Parent company Facebook must prevent the sharing of address data

Photo: ANP

Facebook parent company Meta Platforms must ensure that users of the platform cannot share address details or phone numbers of others. So says the company’s supervisory board, the Oversight Board. It is the first time that the council has expressed its opinion on this so-called doxing. Even if the private information is publicly available, it should not be shared.

Doxing can lead to harassment and stalking. For example, the home address of Harry Potter author JK Rowling was recently shared on Twitter via a photo. In the Netherlands, the home addresses of Minister Sigrid Kaag (Finance) and Hugo de Jonge (Living) were made public via social media. A man was recently sentenced to six months in prison for revealing Kaag’s address. De Jonge was previously given extra police security for his house.

Last year, Meta already asked the council for advice when this private data may be posted on Facebook and Instagram, which the company also owns.
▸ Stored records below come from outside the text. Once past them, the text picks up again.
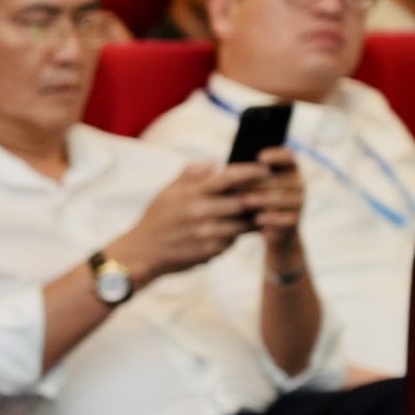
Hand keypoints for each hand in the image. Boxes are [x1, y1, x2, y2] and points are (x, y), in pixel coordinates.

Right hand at [108, 162, 256, 282]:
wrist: (142, 253)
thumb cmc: (156, 219)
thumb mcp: (167, 192)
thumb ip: (190, 175)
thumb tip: (213, 161)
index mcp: (192, 193)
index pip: (230, 178)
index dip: (252, 172)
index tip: (266, 170)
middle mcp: (201, 212)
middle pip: (244, 201)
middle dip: (260, 197)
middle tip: (272, 193)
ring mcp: (207, 233)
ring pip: (243, 224)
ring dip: (253, 218)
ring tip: (260, 213)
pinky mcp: (210, 251)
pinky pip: (233, 241)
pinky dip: (237, 235)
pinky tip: (236, 231)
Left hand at [246, 146, 307, 258]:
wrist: (275, 234)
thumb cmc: (258, 203)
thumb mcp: (253, 187)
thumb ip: (247, 176)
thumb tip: (227, 170)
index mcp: (289, 170)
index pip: (288, 156)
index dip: (277, 155)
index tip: (260, 157)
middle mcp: (298, 184)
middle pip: (279, 179)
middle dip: (258, 182)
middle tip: (239, 185)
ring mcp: (299, 203)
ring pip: (282, 198)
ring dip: (263, 199)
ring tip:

The council also believes that Meta should find a way so that victims whose home addresses have been shared on the platform can better explain their case to the company. Meta’s independent supervisory board includes scientists, human rights experts and lawyers. The Oversight Board was previously set up by Facebook as a kind of supreme court that must determine whether the social network applies its rules correctly.

Under current rules, users are not allowed to share information about themselves or others with which they can be identified, but Meta may allow messages such as posting someone’s address if it is considered “public information”.
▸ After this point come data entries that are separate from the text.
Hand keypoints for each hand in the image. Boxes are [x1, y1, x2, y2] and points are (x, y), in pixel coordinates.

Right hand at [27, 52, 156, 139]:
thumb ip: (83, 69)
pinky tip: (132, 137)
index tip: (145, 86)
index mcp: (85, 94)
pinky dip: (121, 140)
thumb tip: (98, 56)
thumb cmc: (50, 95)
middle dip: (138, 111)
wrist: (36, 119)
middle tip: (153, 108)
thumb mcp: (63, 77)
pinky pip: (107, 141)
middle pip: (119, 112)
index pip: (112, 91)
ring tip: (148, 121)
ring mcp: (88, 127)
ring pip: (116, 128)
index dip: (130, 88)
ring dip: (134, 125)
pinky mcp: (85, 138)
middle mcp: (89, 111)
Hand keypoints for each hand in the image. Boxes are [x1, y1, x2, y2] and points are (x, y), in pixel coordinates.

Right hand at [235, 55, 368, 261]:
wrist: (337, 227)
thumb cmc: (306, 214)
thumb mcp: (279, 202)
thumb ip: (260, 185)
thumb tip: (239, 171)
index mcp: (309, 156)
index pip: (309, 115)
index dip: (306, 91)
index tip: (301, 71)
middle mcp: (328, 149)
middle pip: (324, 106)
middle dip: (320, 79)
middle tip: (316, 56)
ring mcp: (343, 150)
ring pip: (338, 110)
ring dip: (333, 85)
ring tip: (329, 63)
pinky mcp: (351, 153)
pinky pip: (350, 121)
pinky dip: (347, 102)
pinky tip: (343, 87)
The internal guidelines for Meta employees who monitor posts on the platform state that information is not private if it has been published by at least five news sources or if that information is publicly available. The council wants this exemption to be deleted and exceptions that are seen as newsworthy are applied consistently. Meta may also leave messages containing images of someone’s house if the house is the subject of a news story, but not if protests are organized against the resident for this.

Meta has 60 days to respond to the council’s ruling.